Ideal bladder injury treatment modality unclear

April 10, 2014

There has been a movement favoring noninvasive and minimally invasive approaches for management of urologic trauma cases, but findings from a multi-institutional retrospective study indicate that at least for patients with extraperitoneal bladder injury, evidence-based data are needed to justify that trend.

Iowa City, IA-There has been a movement favoring noninvasive and minimally invasive approaches for management of urologic trauma cases, but findings from a multi-institutional retrospective study indicate that at least for patients with extraperitoneal bladder injury, evidence-based data are needed to justify that trend.

Dr. EricksonTo investigate the idea that open surgical repair for extraperitoneal bladder injury may be underutilized as conservative management becomes more routine, study co-author Bradley A. Erickson, MD, MS, and colleagues compared outcomes of patients managed with these two approaches for a solitary extraperitoneal bladder injury (ie, no bladder neck or intraperitoneal component).

The review, presented at the 2013 American College of Surgeons Clinical Congress in Washington, identified 195 patients treated over a 16-year period at four Level 1 trauma centers located across the United States. Of the 195 patients, 82% had blunt injuries and 18% had penetrating trauma. Initial management was open repair in 35% of cases, including all patients with penetrating injuries, and conservative, with only placement of a Foley catheter, in 65% of patients.

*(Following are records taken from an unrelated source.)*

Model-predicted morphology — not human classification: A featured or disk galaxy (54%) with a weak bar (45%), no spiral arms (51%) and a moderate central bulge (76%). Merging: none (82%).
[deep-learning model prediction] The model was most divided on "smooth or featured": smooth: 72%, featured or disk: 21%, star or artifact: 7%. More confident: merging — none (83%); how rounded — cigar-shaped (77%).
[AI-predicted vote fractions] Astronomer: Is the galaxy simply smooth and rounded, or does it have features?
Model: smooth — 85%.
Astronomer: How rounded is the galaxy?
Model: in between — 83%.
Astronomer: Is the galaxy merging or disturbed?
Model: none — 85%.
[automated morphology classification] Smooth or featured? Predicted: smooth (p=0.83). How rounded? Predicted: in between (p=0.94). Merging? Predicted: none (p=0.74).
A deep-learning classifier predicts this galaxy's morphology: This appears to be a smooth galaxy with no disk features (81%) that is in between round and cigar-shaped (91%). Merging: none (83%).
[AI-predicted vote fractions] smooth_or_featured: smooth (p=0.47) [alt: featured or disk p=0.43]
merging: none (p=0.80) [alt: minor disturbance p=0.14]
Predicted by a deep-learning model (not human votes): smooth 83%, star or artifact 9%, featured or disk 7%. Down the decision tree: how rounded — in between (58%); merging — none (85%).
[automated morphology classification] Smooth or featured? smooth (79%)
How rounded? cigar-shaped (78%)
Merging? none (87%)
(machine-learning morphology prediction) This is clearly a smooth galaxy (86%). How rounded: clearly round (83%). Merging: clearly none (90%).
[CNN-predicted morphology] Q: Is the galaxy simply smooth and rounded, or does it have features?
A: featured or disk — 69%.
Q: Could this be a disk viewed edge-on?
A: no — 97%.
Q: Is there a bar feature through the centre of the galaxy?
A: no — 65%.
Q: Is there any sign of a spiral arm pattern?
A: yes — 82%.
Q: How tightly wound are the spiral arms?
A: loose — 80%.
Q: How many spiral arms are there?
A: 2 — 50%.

However, 20% of patients who were initially managed conservatively were ultimately converted to open repair, including eight patients who underwent open repair because of unmanageable leaks (6% of the total conservative cases).

Prolonged catheterization (>30 days) for persistent leak, which was analyzed as the primary outcome variable, occurred at a twofold higher rate among patients who had initial conservative management than in the initial open repair group (20.6% vs. 11.6%), although the difference between groups only showed a trend toward statistical significance (p=.11).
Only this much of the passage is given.